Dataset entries
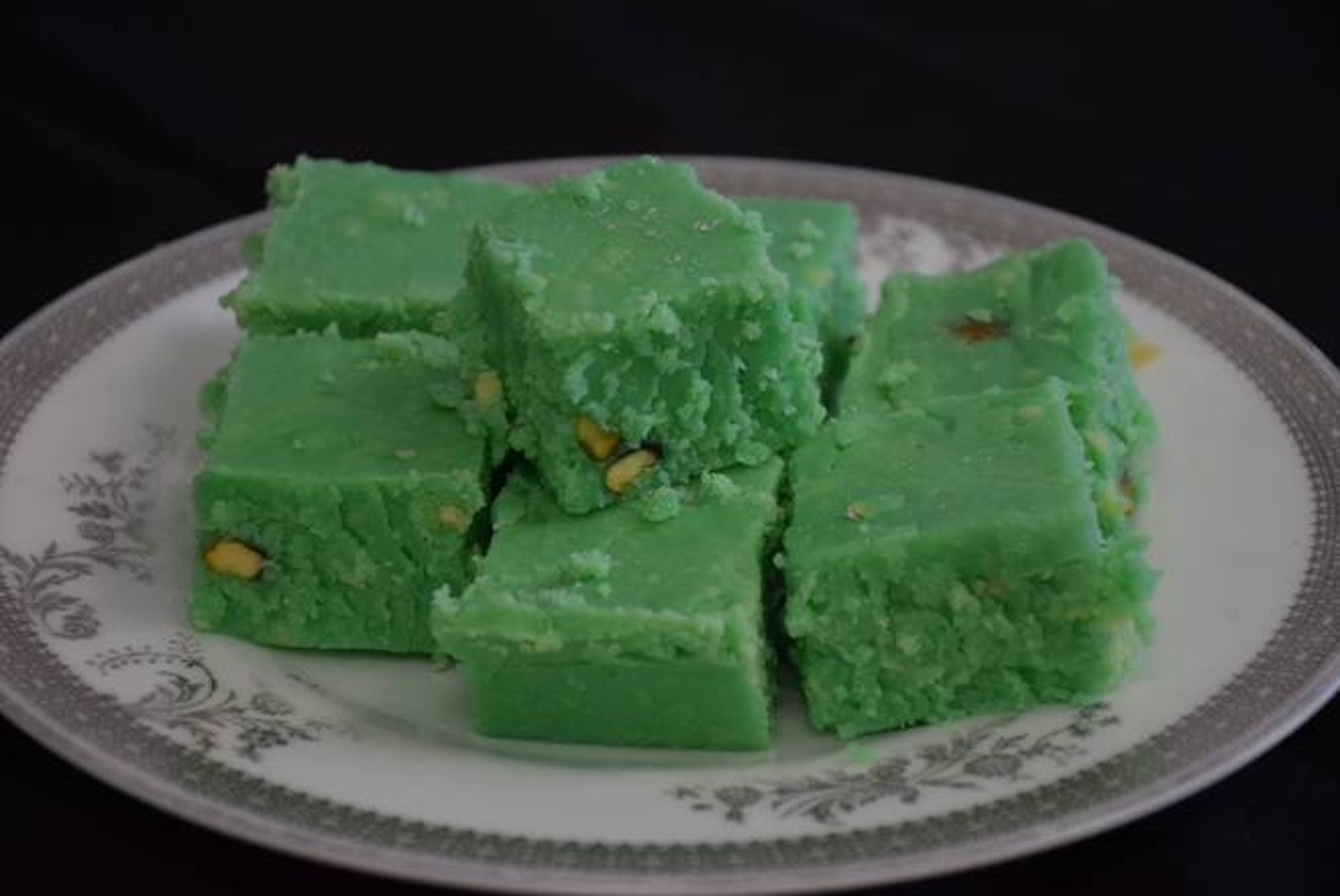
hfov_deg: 18.2
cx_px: 670
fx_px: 4191
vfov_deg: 12.2
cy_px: 448
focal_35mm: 112
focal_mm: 75
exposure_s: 1/200
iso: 800
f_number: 5
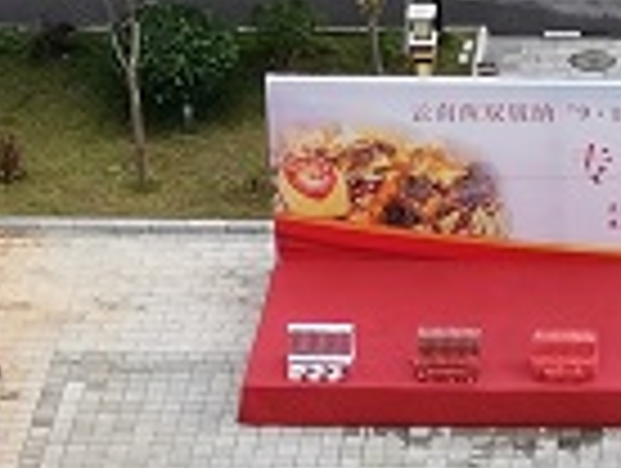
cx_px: 580
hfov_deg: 8.7
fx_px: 4061
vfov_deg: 6.5
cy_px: 598
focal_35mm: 226
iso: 50
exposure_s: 1/1383
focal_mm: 4.75
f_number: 1.8
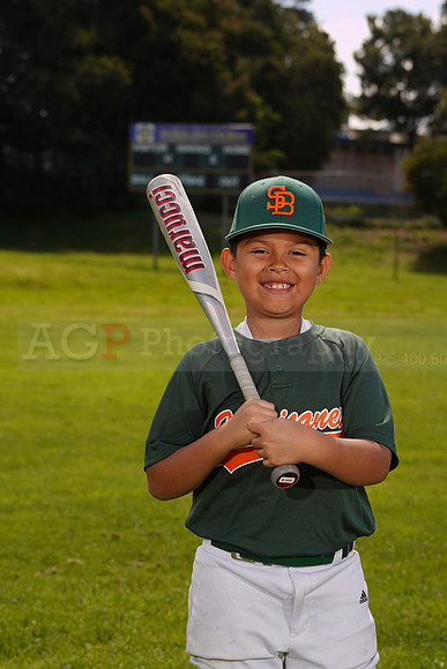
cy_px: 334
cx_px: 224
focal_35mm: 100
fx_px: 1861
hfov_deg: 13.7
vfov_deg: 20.4
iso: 80
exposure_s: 1/160
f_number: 9
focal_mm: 100
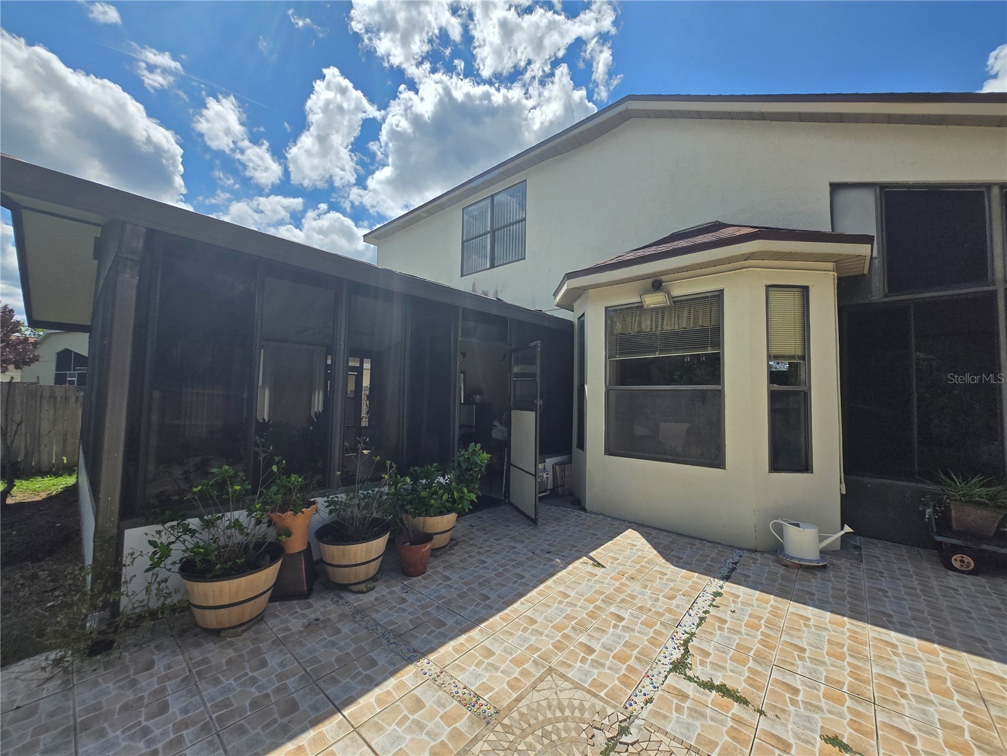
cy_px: 378
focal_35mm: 13
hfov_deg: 106.2
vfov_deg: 89.9
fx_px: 378
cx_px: 504
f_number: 2.2
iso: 25
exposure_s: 1/2000
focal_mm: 1.7
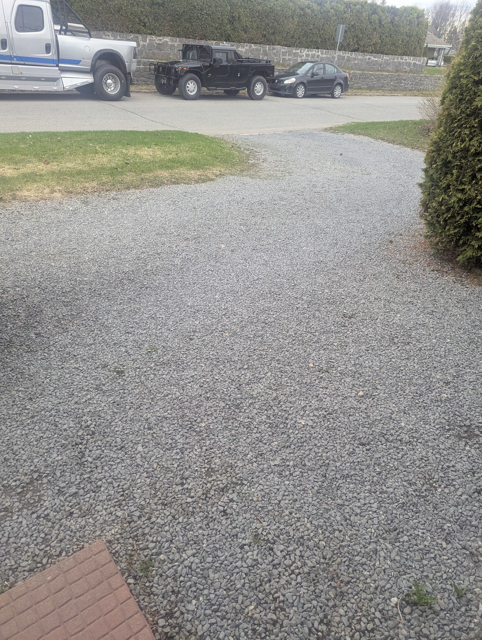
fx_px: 444
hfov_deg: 56.9
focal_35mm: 24
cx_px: 241
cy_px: 320
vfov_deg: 71.5
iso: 638
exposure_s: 1/432
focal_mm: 6.81
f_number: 1.85
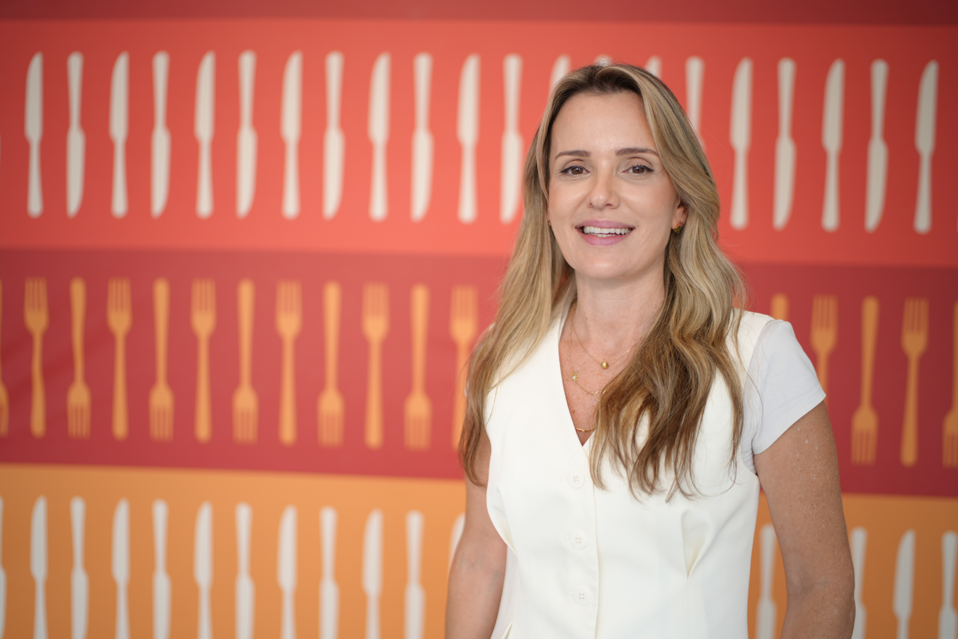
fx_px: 931
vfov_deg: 37.9
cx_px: 479
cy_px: 320
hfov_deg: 54.4
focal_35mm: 35
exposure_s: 1/400
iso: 100
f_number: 1.4
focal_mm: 35
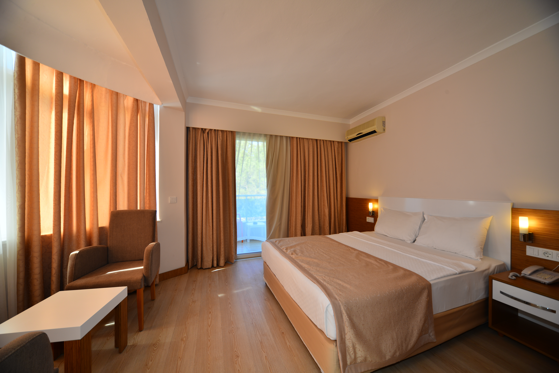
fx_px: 186
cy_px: 186
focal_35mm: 12
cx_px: 280
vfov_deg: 90.0
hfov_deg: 112.6
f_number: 7.1
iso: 100
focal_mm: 12
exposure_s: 1/20
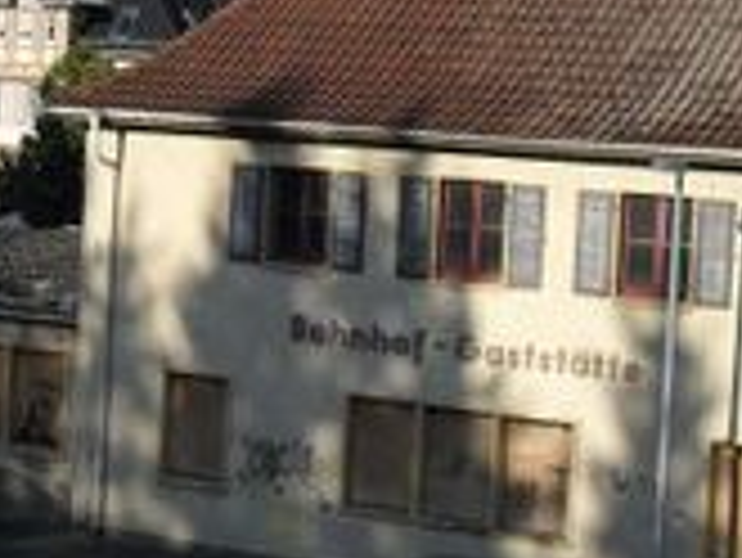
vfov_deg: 12.3
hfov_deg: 16.3
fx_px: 2596
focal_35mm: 121
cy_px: 202
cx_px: 301
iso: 100
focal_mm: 8.8
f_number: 11.1
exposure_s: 1/125
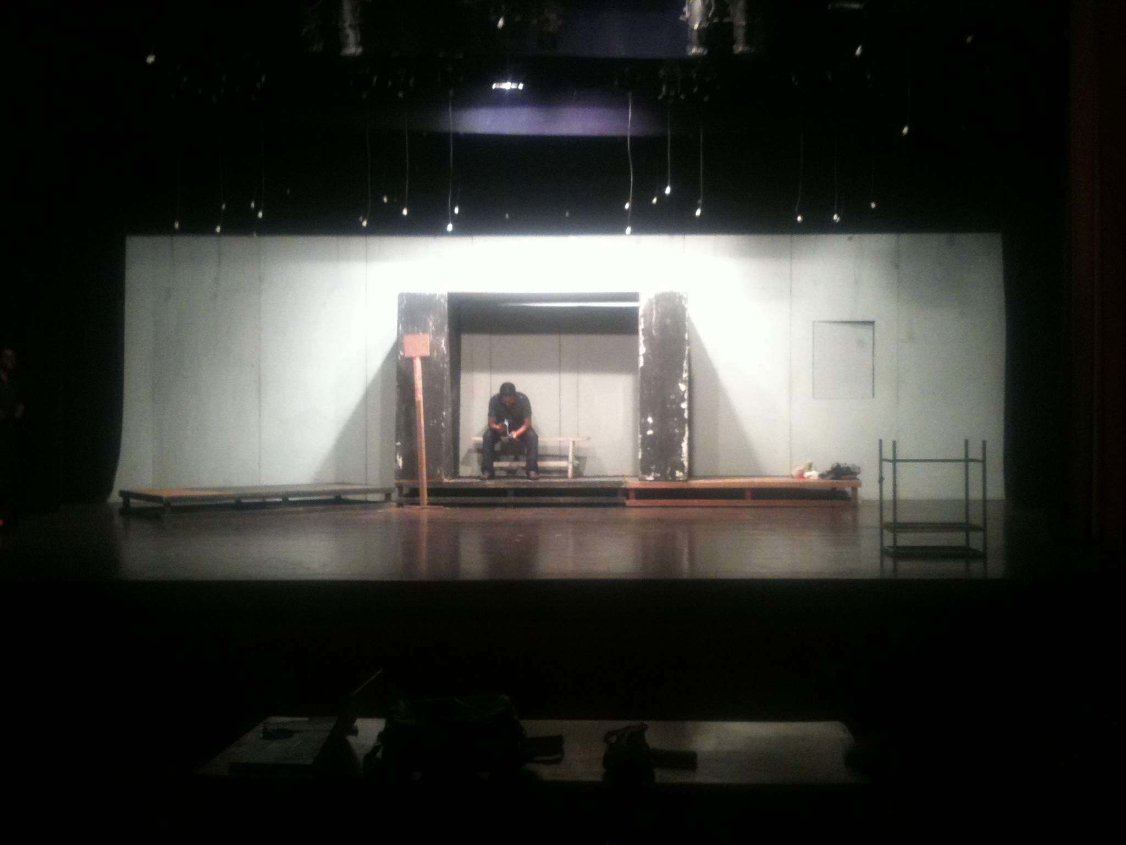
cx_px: 563
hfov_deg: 52.6
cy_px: 422
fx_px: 1138
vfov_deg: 40.7
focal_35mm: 35
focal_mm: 3.85
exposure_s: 1/15
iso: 200
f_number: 2.8
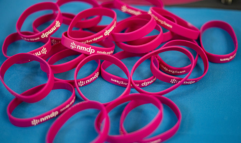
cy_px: 76
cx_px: 128
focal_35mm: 62
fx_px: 402
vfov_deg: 20.2
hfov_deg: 33.4
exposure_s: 1/500
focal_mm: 50
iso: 1000
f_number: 2
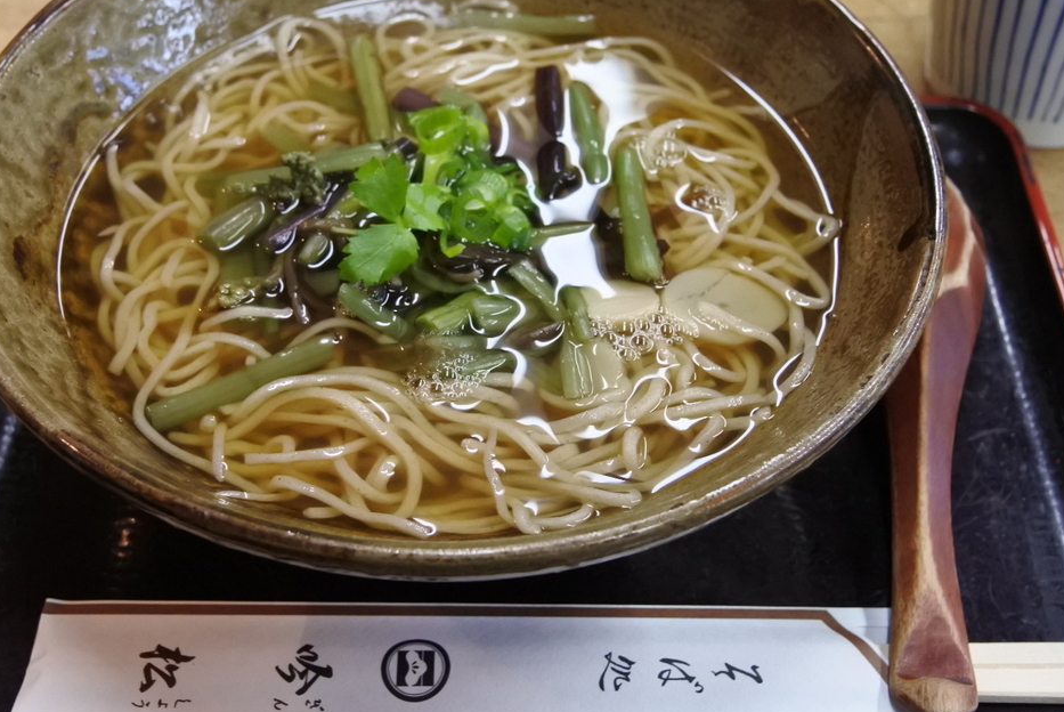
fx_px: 1331
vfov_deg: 29.9
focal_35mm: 45
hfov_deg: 43.6
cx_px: 551
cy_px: 318
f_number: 3.8
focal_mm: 13
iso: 1400
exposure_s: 1/125
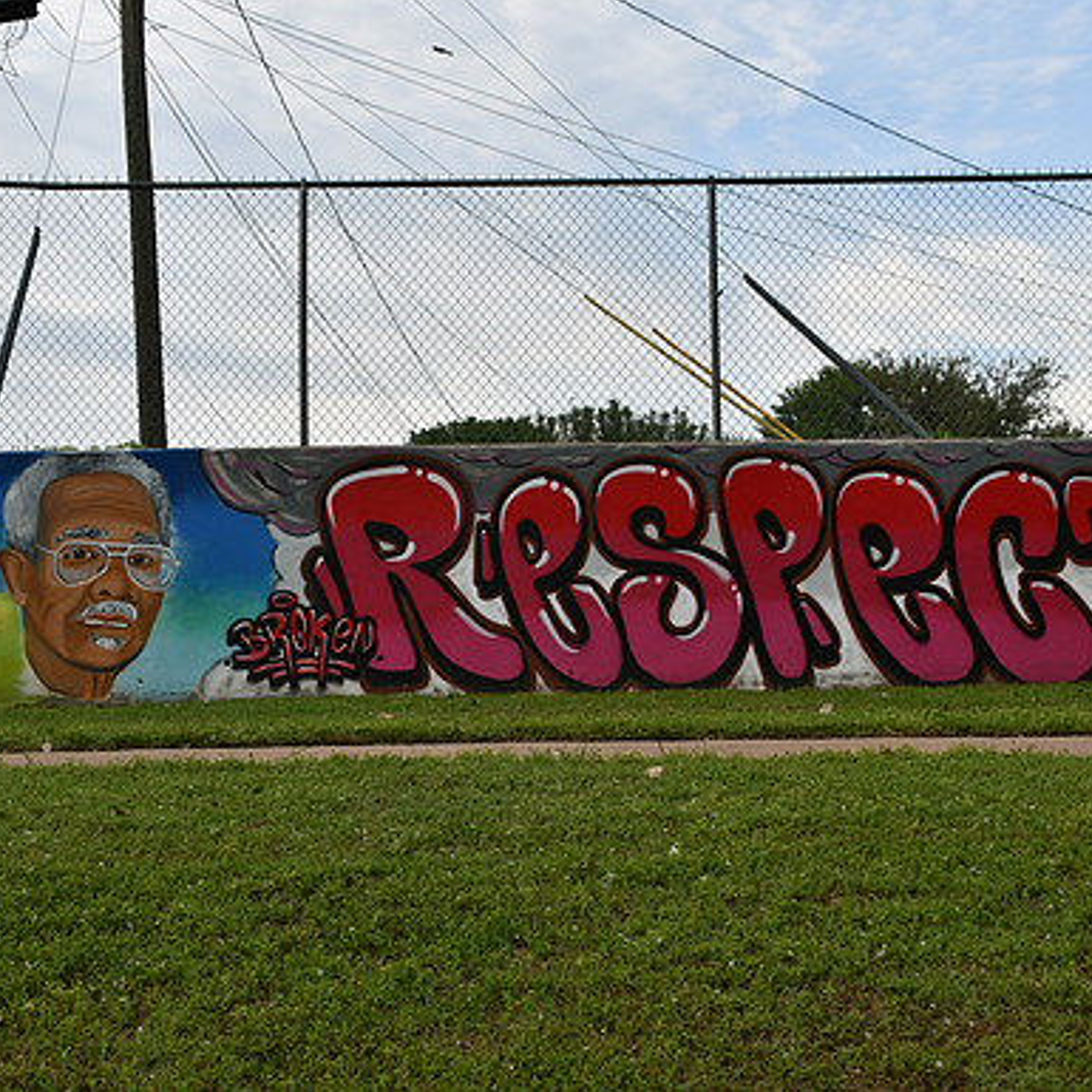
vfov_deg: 34.0
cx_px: 559
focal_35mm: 50
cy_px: 546
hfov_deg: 34.0
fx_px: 1785
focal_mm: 26
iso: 200
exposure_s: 1/250
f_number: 7.1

- _What is being asked_: Set down every entry above exactly as written. Leave out all pictures.

- _Output of the task_:
hfov_deg: 18.2
cx_px: 670
fx_px: 4191
vfov_deg: 12.2
cy_px: 448
focal_35mm: 112
focal_mm: 75
exposure_s: 1/200
iso: 800
f_number: 5
cx_px: 580
hfov_deg: 8.7
fx_px: 4061
vfov_deg: 6.5
cy_px: 598
focal_35mm: 226
iso: 50
exposure_s: 1/1383
focal_mm: 4.75
f_number: 1.8
cy_px: 334
cx_px: 224
focal_35mm: 100
fx_px: 1861
hfov_deg: 13.7
vfov_deg: 20.4
iso: 80
exposure_s: 1/160
f_number: 9
focal_mm: 100
cy_px: 378
focal_35mm: 13
hfov_deg: 106.2
vfov_deg: 89.9
fx_px: 378
cx_px: 504
f_number: 2.2
iso: 25
exposure_s: 1/2000
focal_mm: 1.7
fx_px: 444
hfov_deg: 56.9
focal_35mm: 24
cx_px: 241
cy_px: 320
vfov_deg: 71.5
iso: 638
exposure_s: 1/432
focal_mm: 6.81
f_number: 1.85
fx_px: 931
vfov_deg: 37.9
cx_px: 479
cy_px: 320
hfov_deg: 54.4
focal_35mm: 35
exposure_s: 1/400
iso: 100
f_number: 1.4
focal_mm: 35
fx_px: 186
cy_px: 186
focal_35mm: 12
cx_px: 280
vfov_deg: 90.0
hfov_deg: 112.6
f_number: 7.1
iso: 100
focal_mm: 12
exposure_s: 1/20
vfov_deg: 12.3
hfov_deg: 16.3
fx_px: 2596
focal_35mm: 121
cy_px: 202
cx_px: 301
iso: 100
focal_mm: 8.8
f_number: 11.1
exposure_s: 1/125
cx_px: 563
hfov_deg: 52.6
cy_px: 422
fx_px: 1138
vfov_deg: 40.7
focal_35mm: 35
focal_mm: 3.85
exposure_s: 1/15
iso: 200
f_number: 2.8
cy_px: 76
cx_px: 128
focal_35mm: 62
fx_px: 402
vfov_deg: 20.2
hfov_deg: 33.4
exposure_s: 1/500
focal_mm: 50
iso: 1000
f_number: 2
fx_px: 1331
vfov_deg: 29.9
focal_35mm: 45
hfov_deg: 43.6
cx_px: 551
cy_px: 318
f_number: 3.8
focal_mm: 13
iso: 1400
exposure_s: 1/125
vfov_deg: 34.0
cx_px: 559
focal_35mm: 50
cy_px: 546
hfov_deg: 34.0
fx_px: 1785
focal_mm: 26
iso: 200
exposure_s: 1/250
f_number: 7.1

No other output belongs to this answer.